# DO THIS
Copy the following lines without any changes.

>> start DATA EXCERPTS

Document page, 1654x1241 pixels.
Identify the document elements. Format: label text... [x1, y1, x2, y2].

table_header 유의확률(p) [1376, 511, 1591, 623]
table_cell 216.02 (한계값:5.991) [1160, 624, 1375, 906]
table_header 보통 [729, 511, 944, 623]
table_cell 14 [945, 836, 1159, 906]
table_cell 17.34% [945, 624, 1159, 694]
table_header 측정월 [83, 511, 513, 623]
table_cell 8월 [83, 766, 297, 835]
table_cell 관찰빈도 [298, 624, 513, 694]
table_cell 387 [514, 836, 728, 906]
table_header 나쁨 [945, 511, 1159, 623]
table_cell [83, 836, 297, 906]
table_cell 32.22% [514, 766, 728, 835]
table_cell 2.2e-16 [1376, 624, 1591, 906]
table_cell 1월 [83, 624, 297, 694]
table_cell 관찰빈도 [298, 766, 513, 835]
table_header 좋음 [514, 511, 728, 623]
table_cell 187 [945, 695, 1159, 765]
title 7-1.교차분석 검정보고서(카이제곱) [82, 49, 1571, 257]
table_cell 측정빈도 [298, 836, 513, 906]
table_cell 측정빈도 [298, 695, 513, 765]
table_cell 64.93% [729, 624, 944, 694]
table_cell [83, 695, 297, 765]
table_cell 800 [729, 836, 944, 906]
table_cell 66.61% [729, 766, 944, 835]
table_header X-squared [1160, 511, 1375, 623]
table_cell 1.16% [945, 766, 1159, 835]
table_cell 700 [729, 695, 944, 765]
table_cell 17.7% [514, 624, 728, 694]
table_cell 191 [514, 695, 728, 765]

>> end DATA EXCERPTS

# RESULT
Document page, 1654x1241 pixels.
Identify the document elements. Format: label text... [x1, y1, x2, y2].

table_header 유의확률(p) [1376, 511, 1591, 623]
table_cell 216.02 (한계값:5.991) [1160, 624, 1375, 906]
table_header 보통 [729, 511, 944, 623]
table_cell 14 [945, 836, 1159, 906]
table_cell 17.34% [945, 624, 1159, 694]
table_header 측정월 [83, 511, 513, 623]
table_cell 8월 [83, 766, 297, 835]
table_cell 관찰빈도 [298, 624, 513, 694]
table_cell 387 [514, 836, 728, 906]
table_header 나쁨 [945, 511, 1159, 623]
table_cell [83, 836, 297, 906]
table_cell 32.22% [514, 766, 728, 835]
table_cell 2.2e-16 [1376, 624, 1591, 906]
table_cell 1월 [83, 624, 297, 694]
table_cell 관찰빈도 [298, 766, 513, 835]
table_header 좋음 [514, 511, 728, 623]
table_cell 187 [945, 695, 1159, 765]
title 7-1.교차분석 검정보고서(카이제곱) [82, 49, 1571, 257]
table_cell 측정빈도 [298, 836, 513, 906]
table_cell 측정빈도 [298, 695, 513, 765]
table_cell 64.93% [729, 624, 944, 694]
table_cell [83, 695, 297, 765]
table_cell 800 [729, 836, 944, 906]
table_cell 66.61% [729, 766, 944, 835]
table_header X-squared [1160, 511, 1375, 623]
table_cell 1.16% [945, 766, 1159, 835]
table_cell 700 [729, 695, 944, 765]
table_cell 17.7% [514, 624, 728, 694]
table_cell 191 [514, 695, 728, 765]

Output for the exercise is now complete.